• _TASK REQUIREMENTS_
In the entries that follow, find the line containing "TABLE 4 Univariate" and the line containing "FIGURE 11 |", then copy exactly everything from the first through the second except the pictures.

• _GIVEN INFORMATION_
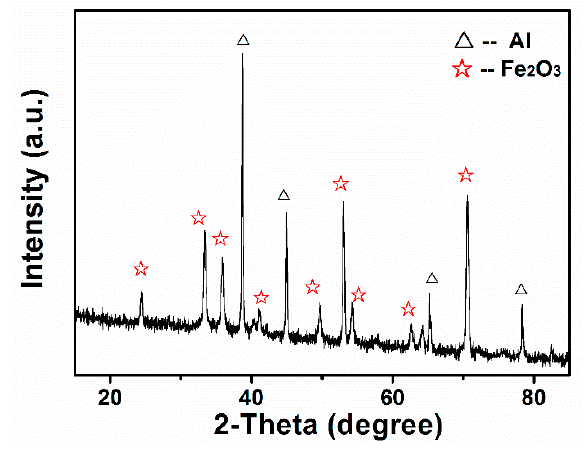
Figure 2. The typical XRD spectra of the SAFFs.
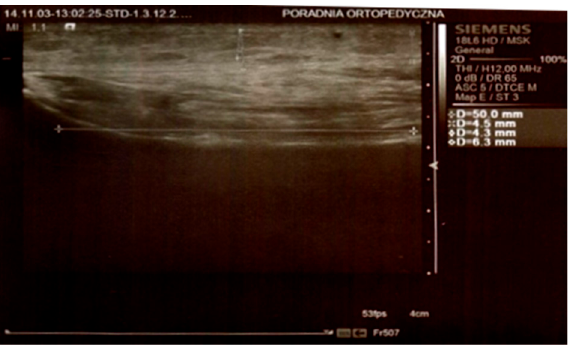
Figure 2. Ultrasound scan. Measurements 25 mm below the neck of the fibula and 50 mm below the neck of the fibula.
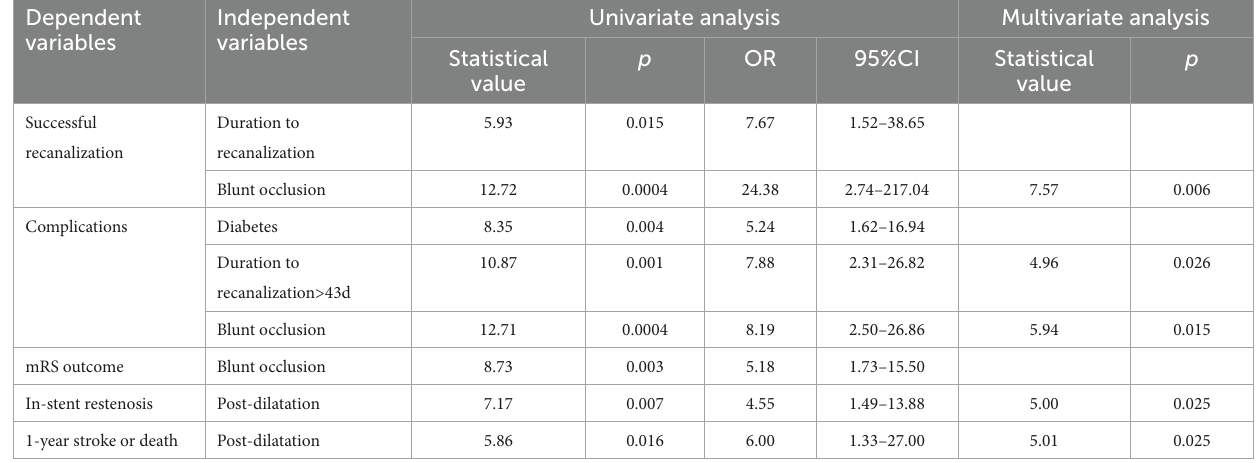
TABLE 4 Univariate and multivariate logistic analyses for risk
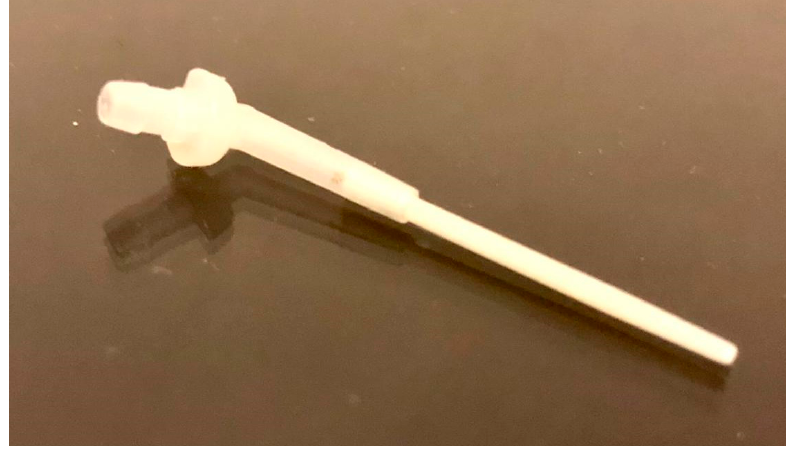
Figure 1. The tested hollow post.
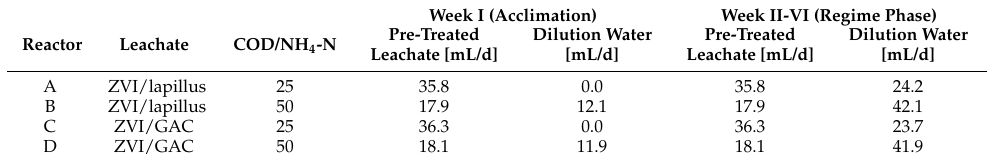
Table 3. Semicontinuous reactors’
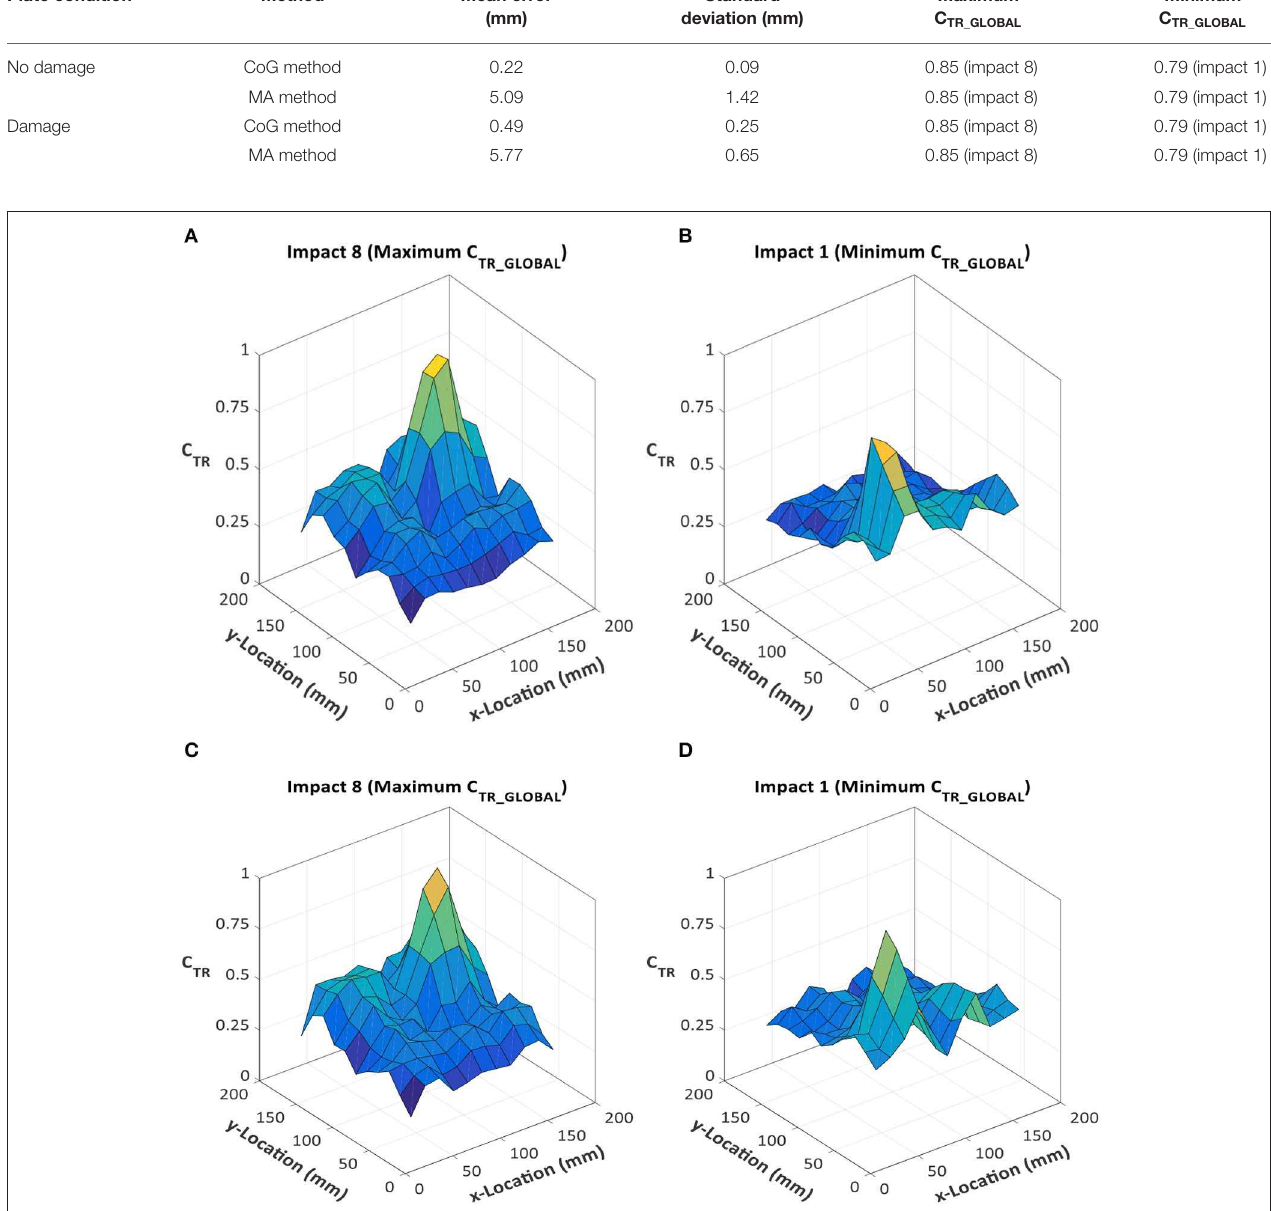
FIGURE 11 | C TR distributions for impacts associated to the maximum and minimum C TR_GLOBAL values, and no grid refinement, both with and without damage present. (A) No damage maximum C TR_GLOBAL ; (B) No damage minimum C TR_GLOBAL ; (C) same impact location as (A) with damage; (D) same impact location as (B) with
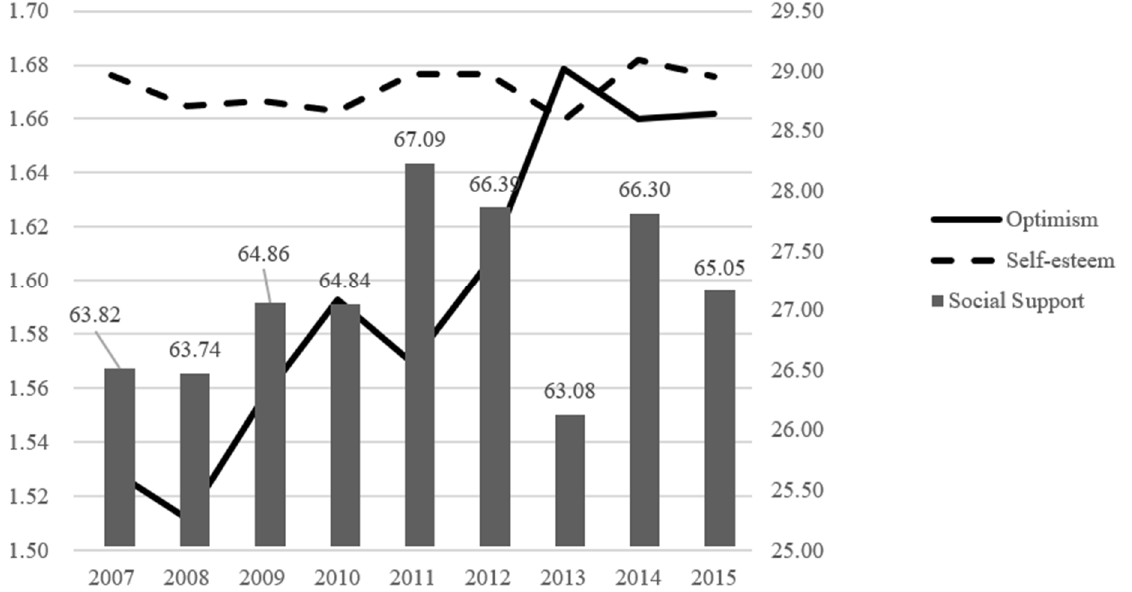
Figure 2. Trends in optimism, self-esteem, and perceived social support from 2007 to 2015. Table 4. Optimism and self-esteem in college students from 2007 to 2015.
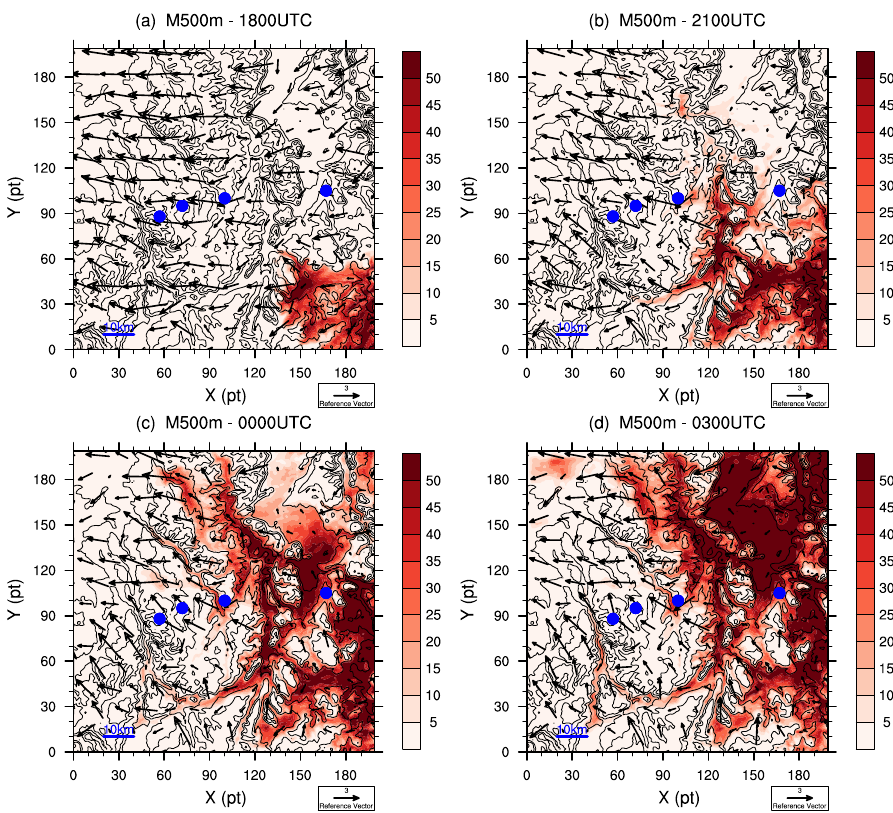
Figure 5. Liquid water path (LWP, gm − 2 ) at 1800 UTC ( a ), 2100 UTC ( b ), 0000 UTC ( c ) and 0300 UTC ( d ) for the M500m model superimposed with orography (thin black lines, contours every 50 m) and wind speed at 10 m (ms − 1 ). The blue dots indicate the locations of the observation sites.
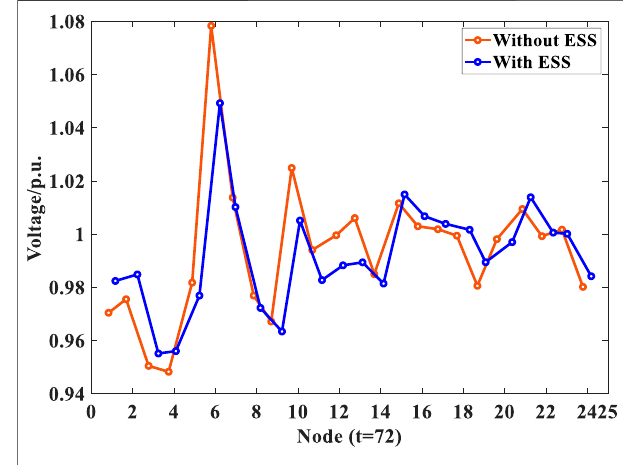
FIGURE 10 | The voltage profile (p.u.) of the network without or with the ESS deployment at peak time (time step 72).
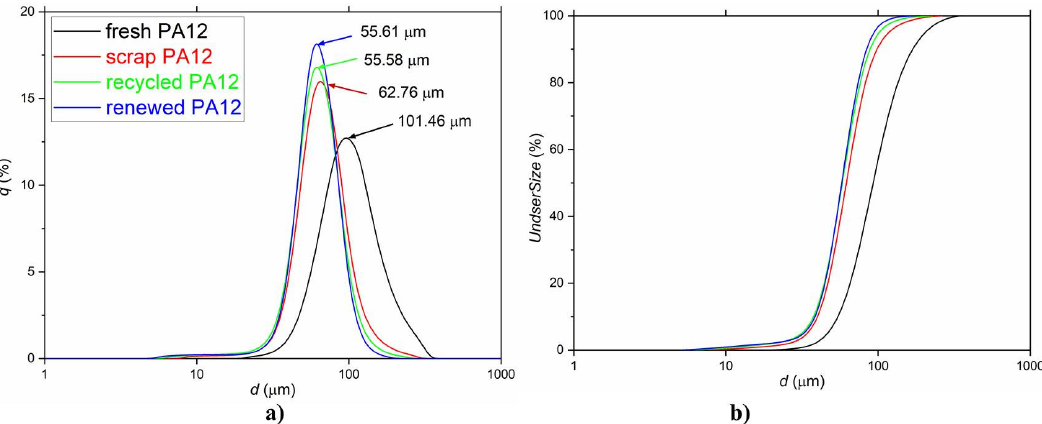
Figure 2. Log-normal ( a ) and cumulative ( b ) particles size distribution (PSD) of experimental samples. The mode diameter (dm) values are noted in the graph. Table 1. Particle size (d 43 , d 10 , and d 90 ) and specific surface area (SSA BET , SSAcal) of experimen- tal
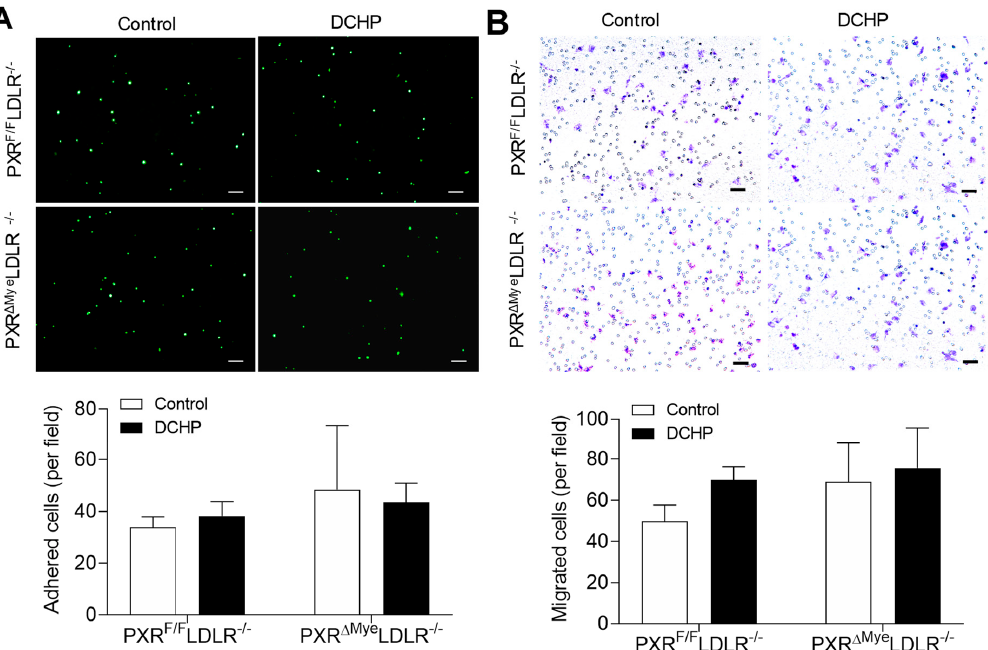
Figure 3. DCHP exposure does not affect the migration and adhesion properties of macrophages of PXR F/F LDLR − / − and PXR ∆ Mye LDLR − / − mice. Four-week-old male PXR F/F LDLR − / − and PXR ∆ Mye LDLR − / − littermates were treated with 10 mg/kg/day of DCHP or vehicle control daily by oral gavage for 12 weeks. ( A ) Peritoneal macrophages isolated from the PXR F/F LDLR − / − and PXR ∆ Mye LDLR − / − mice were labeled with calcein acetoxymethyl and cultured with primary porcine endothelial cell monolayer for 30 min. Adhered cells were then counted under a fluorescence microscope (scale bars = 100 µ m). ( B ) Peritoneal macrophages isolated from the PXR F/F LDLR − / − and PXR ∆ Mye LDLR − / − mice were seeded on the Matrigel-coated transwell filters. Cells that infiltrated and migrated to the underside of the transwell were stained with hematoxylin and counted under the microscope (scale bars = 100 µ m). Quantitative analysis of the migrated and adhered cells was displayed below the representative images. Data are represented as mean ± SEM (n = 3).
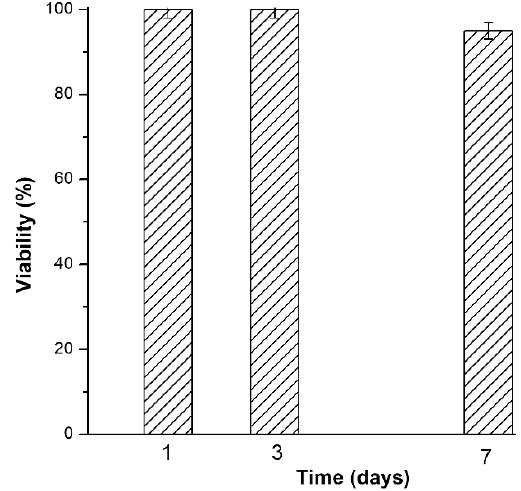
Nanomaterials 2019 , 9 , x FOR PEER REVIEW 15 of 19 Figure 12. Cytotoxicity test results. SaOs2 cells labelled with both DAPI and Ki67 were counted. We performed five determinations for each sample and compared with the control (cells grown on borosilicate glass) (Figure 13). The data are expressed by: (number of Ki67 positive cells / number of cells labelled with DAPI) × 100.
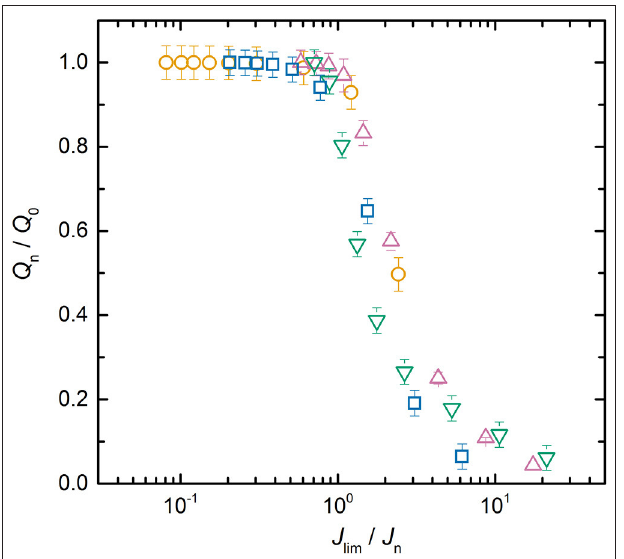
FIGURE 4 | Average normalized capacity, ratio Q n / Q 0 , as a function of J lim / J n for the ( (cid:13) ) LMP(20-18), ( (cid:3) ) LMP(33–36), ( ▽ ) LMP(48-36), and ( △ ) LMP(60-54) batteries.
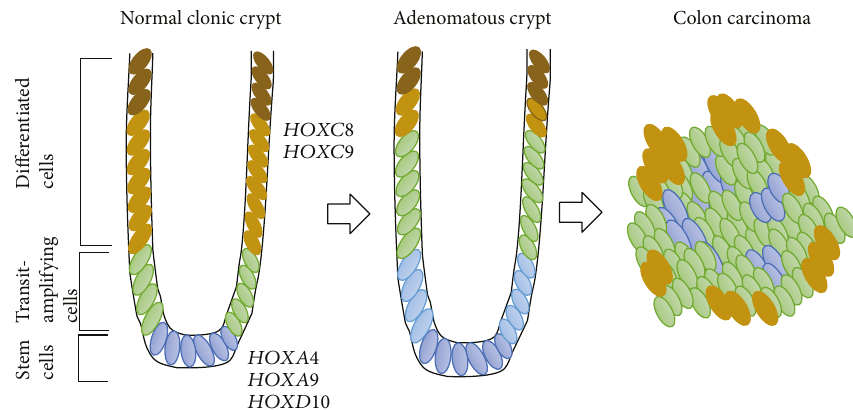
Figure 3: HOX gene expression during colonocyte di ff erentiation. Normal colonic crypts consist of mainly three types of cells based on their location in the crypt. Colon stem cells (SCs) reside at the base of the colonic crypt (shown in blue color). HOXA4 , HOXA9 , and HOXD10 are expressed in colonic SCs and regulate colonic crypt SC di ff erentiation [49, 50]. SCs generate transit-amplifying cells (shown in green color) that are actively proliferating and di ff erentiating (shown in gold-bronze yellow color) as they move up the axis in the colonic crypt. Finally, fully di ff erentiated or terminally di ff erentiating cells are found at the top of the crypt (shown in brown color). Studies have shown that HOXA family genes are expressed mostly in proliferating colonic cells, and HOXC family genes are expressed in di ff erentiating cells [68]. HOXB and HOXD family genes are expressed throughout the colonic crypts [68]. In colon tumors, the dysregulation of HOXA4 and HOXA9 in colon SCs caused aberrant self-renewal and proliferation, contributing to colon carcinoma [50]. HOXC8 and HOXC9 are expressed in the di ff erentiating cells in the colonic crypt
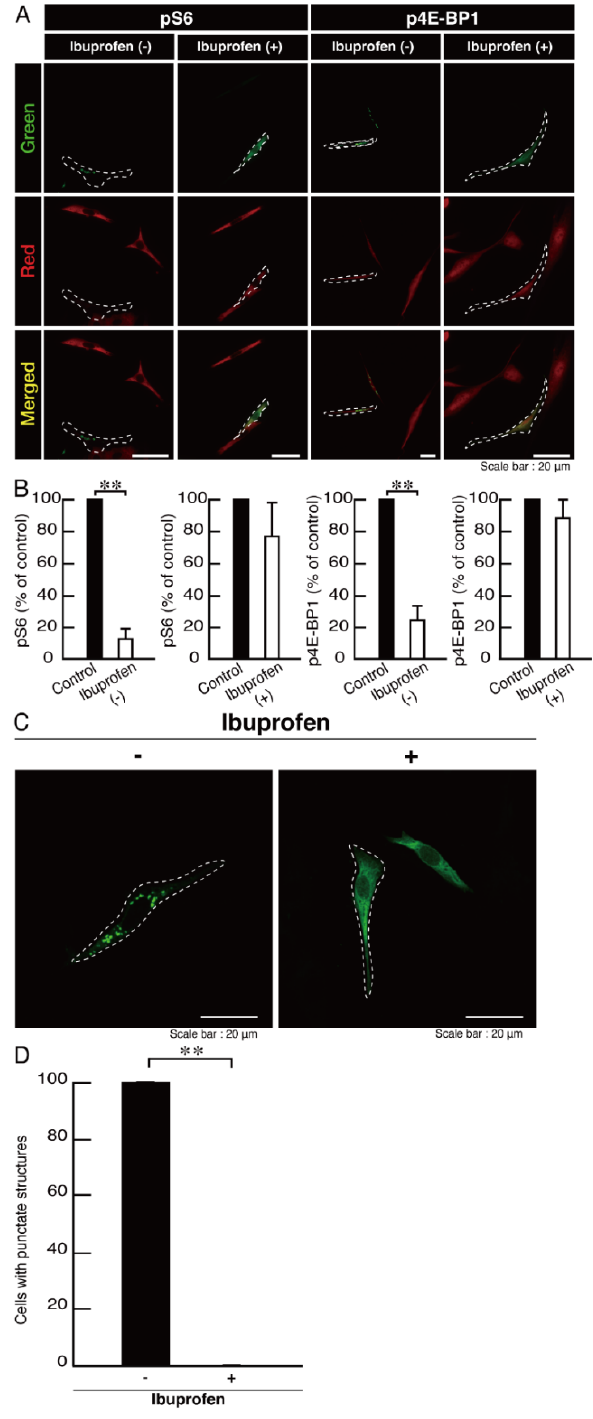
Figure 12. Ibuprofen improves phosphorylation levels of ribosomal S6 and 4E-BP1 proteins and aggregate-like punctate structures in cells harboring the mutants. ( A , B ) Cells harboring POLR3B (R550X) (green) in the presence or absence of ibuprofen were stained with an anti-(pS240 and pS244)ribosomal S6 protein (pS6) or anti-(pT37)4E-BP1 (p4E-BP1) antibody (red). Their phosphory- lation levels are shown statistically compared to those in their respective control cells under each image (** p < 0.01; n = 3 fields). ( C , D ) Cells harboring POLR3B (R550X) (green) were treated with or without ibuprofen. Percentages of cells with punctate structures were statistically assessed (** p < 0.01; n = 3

• _RESPONSE FOR THIS EXERCISE_
TABLE 4 Univariate and multivariate logistic analyses for risk
Figure 1. The tested hollow post.
Table 3. Semicontinuous reactors’
FIGURE 11 | C TR distributions for impacts associated to the maximum and minimum C TR_GLOBAL values, and no grid refinement, both with and without damage present. (A) No damage maximum C TR_GLOBAL ; (B) No damage minimum C TR_GLOBAL ; (C) same impact location as (A) with damage; (D) same impact location as (B) with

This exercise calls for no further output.